In analyzing the consequences of digital transformation, we have found that it generates ecosystems. With a bit of exaggeration, we could say that the world is being taken over by ecosystems, by both state-owned and company-owned ecosystems, either online or offline. None of these ecosystems owns us fully. Instead, each of us is a citizen of many ecosystems. Our digital world can be made better by influencing digital ecosystems with the instruments of digital citizenship. In a multi-ecosystem environment, it is always possible to find one that meets our interests and use it to change the legal systems of states and companies.
Ecosystems should be considered a common good, not the property of some person or group of people. Therefore, they must be managed as a common good based on the principle of participation of all stakeholders with consideration of the interests of all parties. In other words, the ecosystems should be built and function in a way that is convenient for us to belong to them as citizens. By making ecosystems better, people, businesses and states become better parts of those ecosystems.
Our world has become borderless with everyone connected to everyone. Neither states nor multinational companies can now enjoy any kind of exclusivity. They have to compete with each other for the scarcest resource in our modern economy: people’s attention. As in any market, competition is imperfect, and market failure is possible. But the multiplicity of legal systems and the multiplicity of ecosystems for individuals give them the ability to overcome the failure of one ecosystem (for example, the monopoly of Facebook or Google) by using another ecosystem (for example, the ecosystem of digital resistance). In the digital world, nothing is exclusive.
The same individuals in certain areas of their life can be part of the state (voting in elections, being a member of a political party, participating in local government, being a public servant or even a political figure), a participant in the ecosystem of a multinational company (being a business owner, a shareholder, an employee), and finally just a person (living somewhere, having a family and friends).
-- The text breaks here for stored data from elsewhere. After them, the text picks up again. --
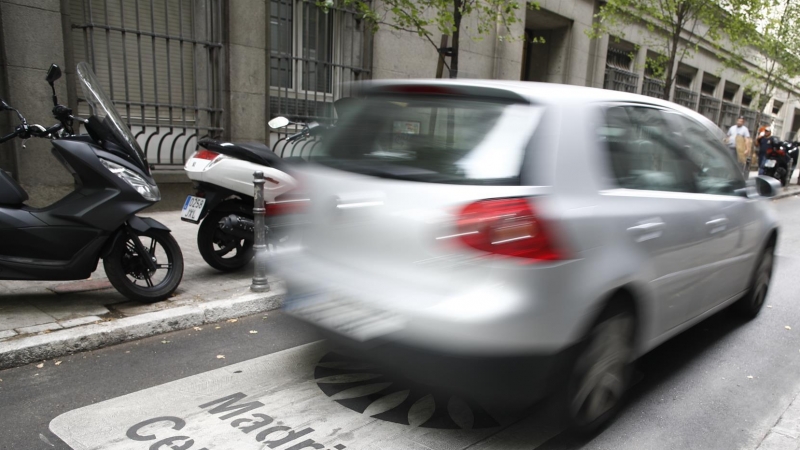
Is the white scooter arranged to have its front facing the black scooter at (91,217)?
no

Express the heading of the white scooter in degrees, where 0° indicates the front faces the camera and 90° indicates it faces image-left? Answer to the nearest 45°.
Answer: approximately 225°

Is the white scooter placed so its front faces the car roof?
no

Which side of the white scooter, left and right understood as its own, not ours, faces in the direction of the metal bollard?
right

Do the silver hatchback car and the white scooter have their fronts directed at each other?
no

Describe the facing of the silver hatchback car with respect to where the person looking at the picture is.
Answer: facing away from the viewer and to the right of the viewer

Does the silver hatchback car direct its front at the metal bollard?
no

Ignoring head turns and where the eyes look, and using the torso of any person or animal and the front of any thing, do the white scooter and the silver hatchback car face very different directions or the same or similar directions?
same or similar directions

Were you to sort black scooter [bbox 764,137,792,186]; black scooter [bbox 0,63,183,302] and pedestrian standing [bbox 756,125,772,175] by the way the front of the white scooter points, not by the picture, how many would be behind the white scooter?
1

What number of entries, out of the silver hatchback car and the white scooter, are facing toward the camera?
0

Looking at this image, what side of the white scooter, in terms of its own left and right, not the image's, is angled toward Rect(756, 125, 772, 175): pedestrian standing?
front

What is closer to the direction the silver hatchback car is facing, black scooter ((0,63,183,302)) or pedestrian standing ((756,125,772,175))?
the pedestrian standing

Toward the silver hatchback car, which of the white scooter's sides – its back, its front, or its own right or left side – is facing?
right

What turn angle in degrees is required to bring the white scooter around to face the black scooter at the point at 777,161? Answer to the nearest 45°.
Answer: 0° — it already faces it

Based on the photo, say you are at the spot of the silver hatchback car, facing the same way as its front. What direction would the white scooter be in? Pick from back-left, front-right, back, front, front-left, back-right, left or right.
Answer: left
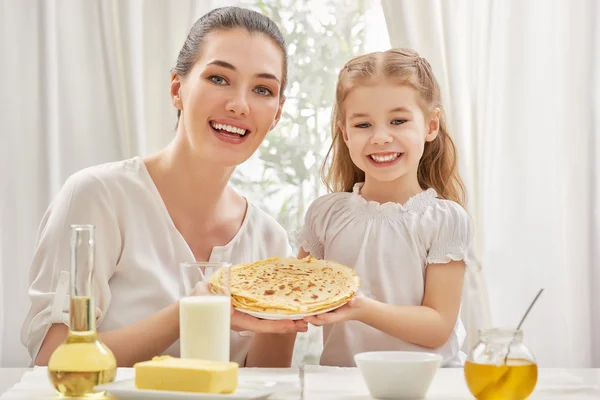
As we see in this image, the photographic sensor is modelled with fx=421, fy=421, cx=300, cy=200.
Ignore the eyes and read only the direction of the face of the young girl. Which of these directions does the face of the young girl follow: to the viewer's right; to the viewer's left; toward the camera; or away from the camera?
toward the camera

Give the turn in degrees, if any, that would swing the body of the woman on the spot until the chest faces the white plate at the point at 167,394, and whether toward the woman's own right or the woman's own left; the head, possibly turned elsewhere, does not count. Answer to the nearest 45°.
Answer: approximately 45° to the woman's own right

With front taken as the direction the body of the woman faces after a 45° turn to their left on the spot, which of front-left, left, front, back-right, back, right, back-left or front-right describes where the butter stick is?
right

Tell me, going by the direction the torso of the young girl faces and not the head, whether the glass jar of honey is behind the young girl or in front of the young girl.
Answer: in front

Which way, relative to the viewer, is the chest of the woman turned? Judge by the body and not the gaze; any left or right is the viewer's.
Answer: facing the viewer and to the right of the viewer

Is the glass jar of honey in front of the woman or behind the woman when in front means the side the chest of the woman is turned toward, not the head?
in front

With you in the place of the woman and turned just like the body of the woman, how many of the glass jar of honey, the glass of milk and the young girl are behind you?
0

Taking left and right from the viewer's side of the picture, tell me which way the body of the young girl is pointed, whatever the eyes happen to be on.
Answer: facing the viewer

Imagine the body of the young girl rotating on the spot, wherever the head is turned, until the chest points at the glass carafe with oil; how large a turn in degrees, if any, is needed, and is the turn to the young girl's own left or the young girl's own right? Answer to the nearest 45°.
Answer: approximately 45° to the young girl's own right

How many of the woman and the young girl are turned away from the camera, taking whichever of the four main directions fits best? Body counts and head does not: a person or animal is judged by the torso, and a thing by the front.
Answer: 0

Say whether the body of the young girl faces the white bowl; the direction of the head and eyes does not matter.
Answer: yes

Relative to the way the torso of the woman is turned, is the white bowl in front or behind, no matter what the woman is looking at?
in front

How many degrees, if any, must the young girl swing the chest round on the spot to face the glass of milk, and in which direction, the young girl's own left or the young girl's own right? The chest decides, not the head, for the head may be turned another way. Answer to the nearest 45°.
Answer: approximately 45° to the young girl's own right
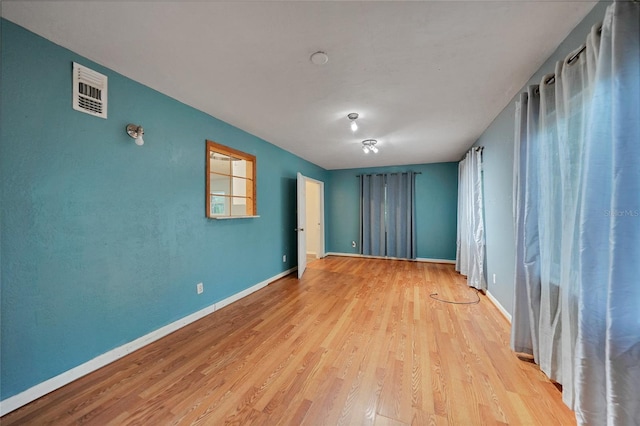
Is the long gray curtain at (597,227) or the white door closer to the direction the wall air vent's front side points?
the long gray curtain

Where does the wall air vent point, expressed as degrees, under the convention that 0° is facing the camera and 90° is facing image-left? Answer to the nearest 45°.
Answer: approximately 315°

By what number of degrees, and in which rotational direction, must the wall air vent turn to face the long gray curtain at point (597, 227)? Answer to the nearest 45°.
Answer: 0° — it already faces it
In each of these areas, people create rules — this is what makes us a society, ensures the consistency of our actions, and gives us certainty. Rules themselves are created only by people and no one except people. The difference is only in the organizational mechanisms for the creation and application of rules.
Given the available tools of digital citizenship — such as instrumental, structural, and discursive power; property-based or contract-based authority; and the relative autonomy of existing digital ecosystems — individuals in the digital world now have a sufficient set of tools to become citizens of digital states rather than their subjects. The main requirement is that individuals be aware of their interests and coordinate their actions with other individuals by choosing an ecosystem from the available framework.